The song, Blessed Be Your Name has been on my mind literally all day. "you give and take away, you give and take away. My heart will choose to say, Lord blessed be your name". God is good. Yes, he does take away and no it is not easy to deal with, but God is our Father. He is here with us FOREVER. We may not realize it now and it may be something we never understand, but in the big picture, His plan for us is so much bigger than we could ever imagine. There is not a day that goes by that I don't think of my father and there is not a day that goes by that i dont wish my mom could just be clean and that my brother and I could be back in the same house with her; but everyday i see the way God is changing and shaping me into the daughter of Christ that i need to be. My faith in Him and my love for Him have dramatically increased. Even when i dont have a father here on earth and even when i cant talk to or see my mom, I have a heavenly Father whos love for me is NEVER FAILING. that is all i need. 

Friday, November 5, 2010

I'm really not good at this blog thing, but here goes nothin..

Like i said, im really not good at this blog thing. I'm definitely a beginner, but at least im trying. to be honest im not really even sure why im starting this, nor do i even know if i will keep it up, but for right now it seems like a good idea. 

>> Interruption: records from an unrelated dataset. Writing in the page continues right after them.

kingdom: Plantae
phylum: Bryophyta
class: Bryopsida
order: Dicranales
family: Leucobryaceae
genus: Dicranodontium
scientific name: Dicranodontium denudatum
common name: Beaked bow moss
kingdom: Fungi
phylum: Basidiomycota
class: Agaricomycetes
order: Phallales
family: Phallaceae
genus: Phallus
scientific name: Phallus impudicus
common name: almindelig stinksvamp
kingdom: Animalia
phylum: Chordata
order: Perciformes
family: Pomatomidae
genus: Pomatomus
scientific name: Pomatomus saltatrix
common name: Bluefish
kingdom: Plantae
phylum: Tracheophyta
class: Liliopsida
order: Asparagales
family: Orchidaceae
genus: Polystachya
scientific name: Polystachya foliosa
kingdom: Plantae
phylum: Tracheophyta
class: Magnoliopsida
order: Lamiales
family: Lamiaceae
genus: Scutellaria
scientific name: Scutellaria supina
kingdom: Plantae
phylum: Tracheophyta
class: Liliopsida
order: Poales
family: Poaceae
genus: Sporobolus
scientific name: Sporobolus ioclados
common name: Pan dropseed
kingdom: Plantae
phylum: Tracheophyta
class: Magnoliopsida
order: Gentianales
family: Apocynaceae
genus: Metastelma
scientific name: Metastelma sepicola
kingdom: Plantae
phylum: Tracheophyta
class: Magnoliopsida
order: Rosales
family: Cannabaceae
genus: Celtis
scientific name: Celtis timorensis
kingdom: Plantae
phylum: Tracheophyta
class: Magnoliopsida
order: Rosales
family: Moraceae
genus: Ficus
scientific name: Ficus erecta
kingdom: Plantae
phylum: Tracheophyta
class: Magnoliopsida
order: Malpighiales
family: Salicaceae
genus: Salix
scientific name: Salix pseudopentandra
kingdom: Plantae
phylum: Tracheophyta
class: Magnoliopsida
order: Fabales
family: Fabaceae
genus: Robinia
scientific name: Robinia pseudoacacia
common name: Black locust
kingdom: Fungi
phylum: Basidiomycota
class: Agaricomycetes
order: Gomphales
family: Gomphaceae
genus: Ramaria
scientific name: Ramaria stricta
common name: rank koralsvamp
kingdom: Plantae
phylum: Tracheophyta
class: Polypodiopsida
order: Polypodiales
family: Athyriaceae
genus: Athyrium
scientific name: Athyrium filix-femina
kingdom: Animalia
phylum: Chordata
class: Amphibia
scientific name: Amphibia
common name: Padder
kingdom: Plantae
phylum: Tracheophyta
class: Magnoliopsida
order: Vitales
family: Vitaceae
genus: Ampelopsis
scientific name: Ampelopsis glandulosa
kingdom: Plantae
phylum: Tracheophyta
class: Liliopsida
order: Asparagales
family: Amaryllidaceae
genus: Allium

So..over the past few months i've been adjusting to the lifestyles of a college student, minimal amounts of sleep, dinner: cafeteria style, and not to mention the amazing luxury of the lofted, x-long twin sized beds. It has been quite an experience. Moving away from Anderson to a different state has been strange. Only knowing one other person from the start was a challenge, but it is absolutely amazing to see how God has been shaping my life through this experience. Starting off, i didnt have many friends. There were people i saw everyday and could say "hey" to, but no one there to be a best friend (like someone i could run and talk to about anything and everything), just simply acquaintances. this situation gave me a chance to FULLY rely on God. He has become my best friend. He has become the person I can run and tell everything to. He has become my passion. 


Around a year and a half ago, I applied to go on a trip to Africa with NewSpring Community Church in Anderson. A few months later, i was accepted to go on a trip and the dates of November 17-27, 2010 were set. THIS IS SOON. Literally one week from today I will be in Nairobi, Kenya. WORDS CANNOT DESCRIBE MY EXCITEMENT. This past week has been full of emotions. I found out on Tuesday that i will get to meet the child that i sponsor, an amazing opportunity in itself, along with serving hundreds of Kenyans and teaching them about the love of Jesus Christ. The passion that God has set in my heart for Africa is unbelievable and i cannot begin to express to you my excitement about this trip. Please pray that we will have a safe journey (17 hours on a plane is a long time). Please pray for the hearts of all of us that will be on the trip. Pray that God would work in everyone's life, the Kenyans, us as the servers, even the people with 410Bridge. Pray that we see life change. God is unstoppable and anything is possible with Him. I pray that we fully experience His power on this trip and i pray that His light will shine through us in ways we never even thought possible. This trip will be a starting block of my future. This could be where God tells me to be, i pray for clarity from Him. My life is His.